§ **What needs to be done**: Your answer should hold exactly the lines from the line containing "Murray BS, Choe" through the end of the entries that follow.

(Information Opens)

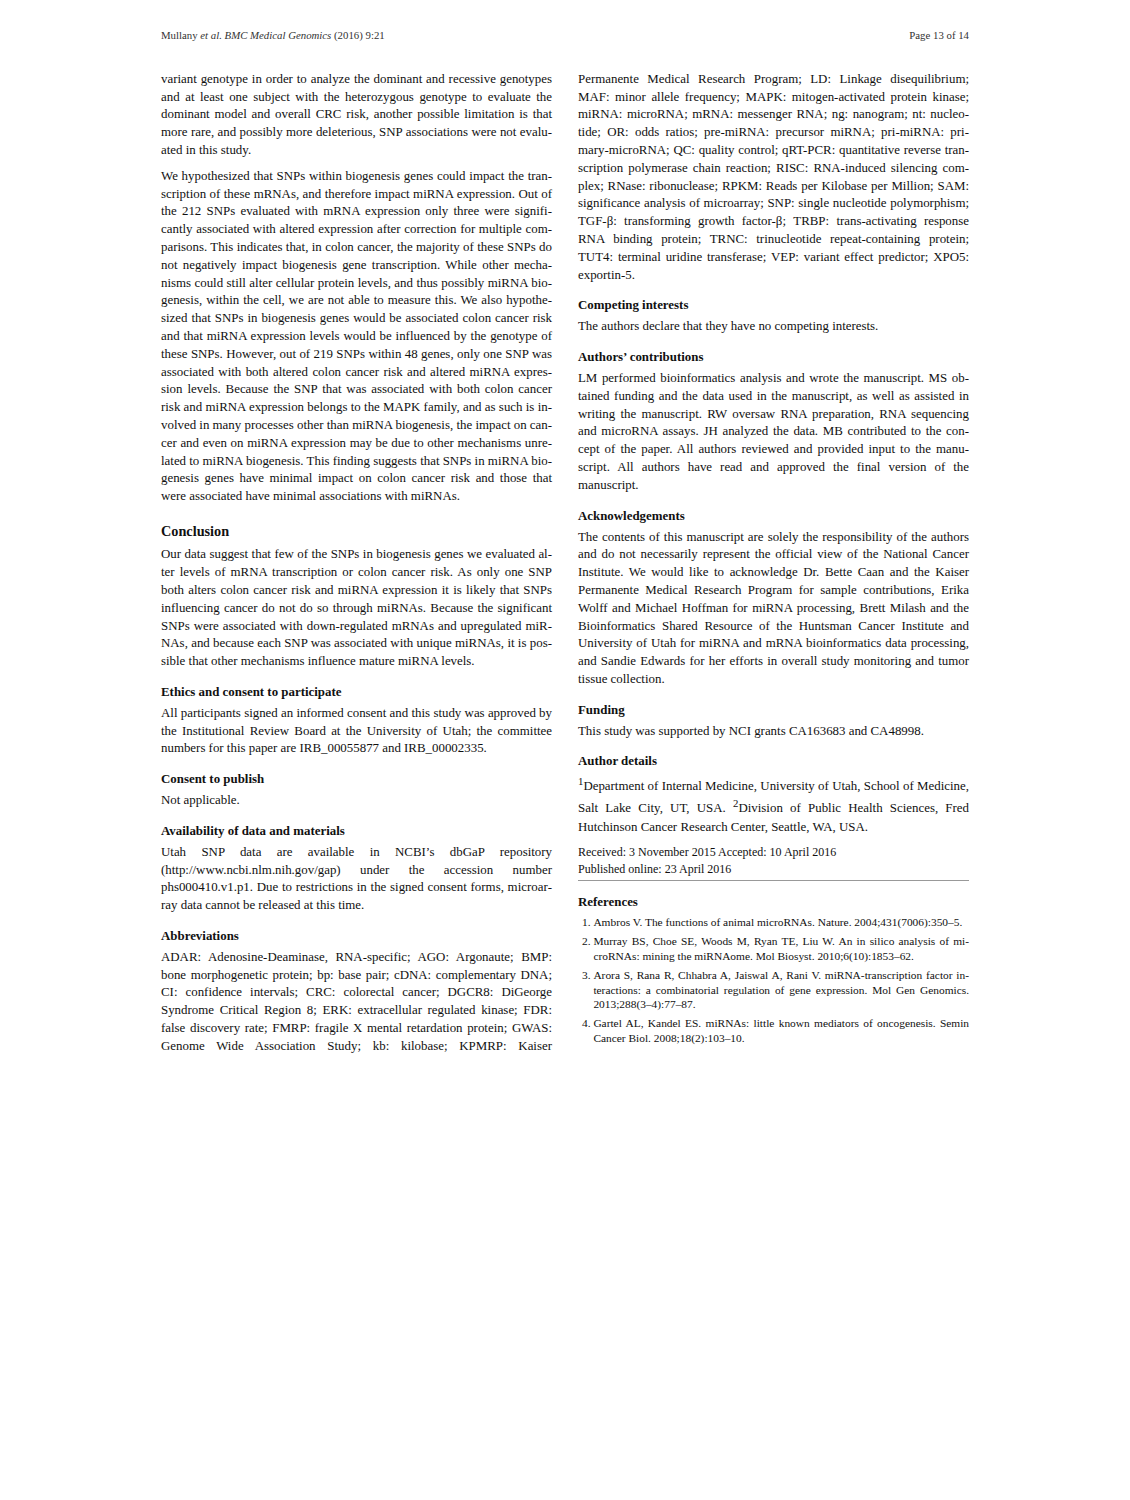Mullany et al. BMC Medical Genomics (2016) 9:21 Page 13 of 14
variant genotype in order to analyze the dominant and recessive genotypes and at least one subject with the heterozygous genotype to evaluate the dominant model and overall CRC risk, another possible limitation is that more rare, and possibly more deleterious, SNP associations were not evaluated in this study.
We hypothesized that SNPs within biogenesis genes could impact the transcription of these mRNAs, and therefore impact miRNA expression. Out of the 212 SNPs evaluated with mRNA expression only three were significantly associated with altered expression after correction for multiple comparisons. This indicates that, in colon cancer, the majority of these SNPs do not negatively impact biogenesis gene transcription. While other mechanisms could still alter cellular protein levels, and thus possibly miRNA biogenesis, within the cell, we are not able to measure this. We also hypothesized that SNPs in biogenesis genes would be associated colon cancer risk and that miRNA expression levels would be influenced by the genotype of these SNPs. However, out of 219 SNPs within 48 genes, only one SNP was associated with both altered colon cancer risk and altered miRNA expression levels. Because the SNP that was associated with both colon cancer risk and miRNA expression belongs to the MAPK family, and as such is involved in many processes other than miRNA biogenesis, the impact on cancer and even on miRNA expression may be due to other mechanisms unrelated to miRNA biogenesis. This finding suggests that SNPs in miRNA biogenesis genes have minimal impact on colon cancer risk and those that were associated have minimal associations with miRNAs.
Conclusion
Our data suggest that few of the SNPs in biogenesis genes we evaluated alter levels of mRNA transcription or colon cancer risk. As only one SNP both alters colon cancer risk and miRNA expression it is likely that SNPs influencing cancer do not do so through miRNAs. Because the significant SNPs were associated with down-regulated mRNAs and upregulated miRNAs, and because each SNP was associated with unique miRNAs, it is possible that other mechanisms influence mature miRNA levels.
Ethics and consent to participate
All participants signed an informed consent and this study was approved by the Institutional Review Board at the University of Utah; the committee numbers for this paper are IRB_00055877 and IRB_00002335.
Consent to publish
Not applicable.
Availability of data and materials
Utah SNP data are available in NCBI’s dbGaP repository (http://www.ncbi.nlm.nih.gov/gap) under the accession number phs000410.v1.p1. Due to restrictions in the signed consent forms, microarray data cannot be released at this time.
Abbreviations
ADAR: Adenosine-Deaminase, RNA-specific; AGO: Argonaute; BMP: bone morphogenetic protein; bp: base pair; cDNA: complementary DNA; CI: confidence intervals; CRC: colorectal cancer; DGCR8: DiGeorge Syndrome Critical Region 8; ERK: extracellular regulated kinase; FDR: false discovery rate; FMRP: fragile X mental retardation protein; GWAS: Genome Wide Association Study; kb: kilobase; KPMRP: Kaiser Permanente Medical Research Program; LD: Linkage disequilibrium; MAF: minor allele frequency; MAPK: mitogen-activated protein kinase; miRNA: microRNA; mRNA: messenger RNA; ng: nanogram; nt: nucleotide; OR: odds ratios; pre-miRNA: precursor miRNA; pri-miRNA: primary-microRNA; QC: quality control; qRT-PCR: quantitative reverse transcription polymerase chain reaction; RISC: RNA-induced silencing complex; RNase: ribonuclease; RPKM: Reads per Kilobase per Million; SAM: significance analysis of microarray; SNP: single nucleotide polymorphism; TGF-β: transforming growth factor-β; TRBP: trans-activating response RNA binding protein; TRNC: trinucleotide repeat-containing protein; TUT4: terminal uridine transferase; VEP: variant effect predictor; XPO5: exportin-5.
Competing interests
The authors declare that they have no competing interests.
Authors’ contributions
LM performed bioinformatics analysis and wrote the manuscript. MS obtained funding and the data used in the manuscript, as well as assisted in writing the manuscript. RW oversaw RNA preparation, RNA sequencing and microRNA assays. JH analyzed the data. MB contributed to the concept of the paper. All authors reviewed and provided input to the manuscript. All authors have read and approved the final version of the manuscript.
Acknowledgements
The contents of this manuscript are solely the responsibility of the authors and do not necessarily represent the official view of the National Cancer Institute. We would like to acknowledge Dr. Bette Caan and the Kaiser Permanente Medical Research Program for sample contributions, Erika Wolff and Michael Hoffman for miRNA processing, Brett Milash and the Bioinformatics Shared Resource of the Huntsman Cancer Institute and University of Utah for miRNA and mRNA bioinformatics data processing, and Sandie Edwards for her efforts in overall study monitoring and tumor tissue collection.
Funding
This study was supported by NCI grants CA163683 and CA48998.
Author details
1Department of Internal Medicine, University of Utah, School of Medicine, Salt Lake City, UT, USA. 2Division of Public Health Sciences, Fred Hutchinson Cancer Research Center, Seattle, WA, USA.
Received: 3 November 2015 Accepted: 10 April 2016 Published online: 23 April 2016
References
Ambros V. The functions of animal microRNAs. Nature. 2004;431(7006):350–5.
Murray BS, Choe SE, Woods M, Ryan TE, Liu W. An in silico analysis of microRNAs: mining the miRNAome. Mol Biosyst. 2010;6(10):1853–62.
Arora S, Rana R, Chhabra A, Jaiswal A, Rani V. miRNA-transcription factor interactions: a combinatorial regulation of gene expression. Mol Gen Genomics. 2013;288(3–4):77–87.
Gartel AL, Kandel ES. miRNAs: little known mediators of oncogenesis. Semin Cancer Biol. 2008;18(2):103–10.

(Information Closes)

§ **Completed task**:
Murray BS, Choe SE, Woods M, Ryan TE, Liu W. An in silico analysis of microRNAs: mining the miRNAome. Mol Biosyst. 2010;6(10):1853–62.
Arora S, Rana R, Chhabra A, Jaiswal A, Rani V. miRNA-transcription factor interactions: a combinatorial regulation of gene expression. Mol Gen Genomics. 2013;288(3–4):77–87.
Gartel AL, Kandel ES. miRNAs: little known mediators of oncogenesis. Semin Cancer Biol. 2008;18(2):103–10.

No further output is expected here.